For the second point it’s irrelevant whether you might want to add behaviour later on. All that matters is that in a strongly typed language, the data type should describe the logical entity. If you handle things that are not text (but may be represented by text, may contain text …) then use a class that internally stores said text. Do not store the text directly.
This is the whole point of abstraction and strong typing: let the types represent the semantics of your code.
And finally:
As Yegge says, "the worst thing that can happen to a code base is size". [Ken]
Well, this is so ironic. Have you read any of Steve Yegge’s blog posts? I haven’t, they’re just too damn long.
It depends whether there's any real possibility of adding behavior to the type later. Even if the getters and setters are trivial now, a type makes sense if there is a real chance they could do something later. Otherwise, clear variable names should be sufficient.
In the time spent discussing whether to wrap it in a class, it could be wrapped and done with. Never hurts to future-proof the design, especially when it only takes minimal effort.

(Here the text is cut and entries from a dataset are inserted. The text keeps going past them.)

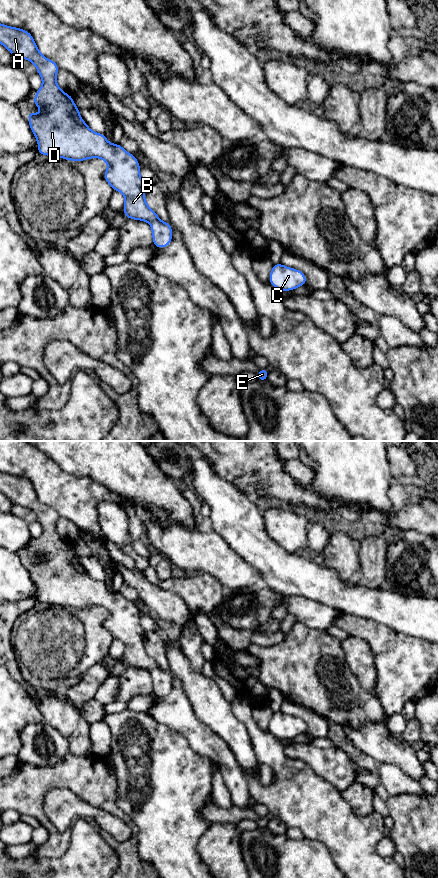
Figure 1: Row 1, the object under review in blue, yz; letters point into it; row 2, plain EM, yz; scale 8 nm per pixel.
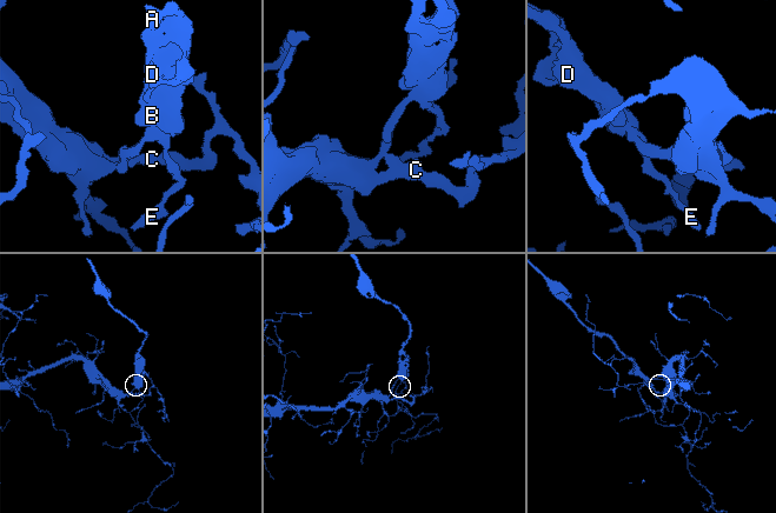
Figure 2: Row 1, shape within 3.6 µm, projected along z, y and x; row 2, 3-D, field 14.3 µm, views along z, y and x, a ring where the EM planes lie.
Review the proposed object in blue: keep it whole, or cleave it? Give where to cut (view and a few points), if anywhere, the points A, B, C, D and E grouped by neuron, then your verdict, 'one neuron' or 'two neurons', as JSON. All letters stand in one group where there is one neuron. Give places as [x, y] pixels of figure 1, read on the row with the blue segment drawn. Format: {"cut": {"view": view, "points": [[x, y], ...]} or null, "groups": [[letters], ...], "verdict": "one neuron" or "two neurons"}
{"cut": {"view": "yz", "points": [[159, 219], [150, 223]]}, "groups": [["A", "B", "D"], ["C", "E"]], "verdict": "two neurons"}

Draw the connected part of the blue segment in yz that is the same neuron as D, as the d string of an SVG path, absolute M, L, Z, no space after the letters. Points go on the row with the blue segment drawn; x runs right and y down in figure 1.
M0 23L0 44L9 50L14 58L32 62L42 78L42 86L33 97L34 106L41 109L41 114L37 115L30 110L27 120L38 142L38 153L72 162L81 162L91 158L104 160L108 164L108 168L104 172L103 178L114 191L121 192L125 197L123 213L127 219L148 223L160 220L145 200L146 183L140 176L140 164L135 155L128 153L120 144L109 143L104 134L96 133L88 127L81 118L79 108L74 103L72 96L62 91L56 82L59 66L40 52L31 33Z

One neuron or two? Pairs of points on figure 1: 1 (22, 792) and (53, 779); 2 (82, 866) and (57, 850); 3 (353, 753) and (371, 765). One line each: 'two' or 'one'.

I see no reason why the String should be wrapped in a class. The basic perception behind the discussion is, the need of time is a String object. If it gets augmented later, get it refactored then. Why add unnecessary code in the name of future proofing.
Wrapping it in a class provides you with more type safety - in your model you can then only use instances of the wrapper class, and you can't easily make a mistake where you put a string that contains something different into the model.
However, it does add overhead, extra complexity and verbosity to your code.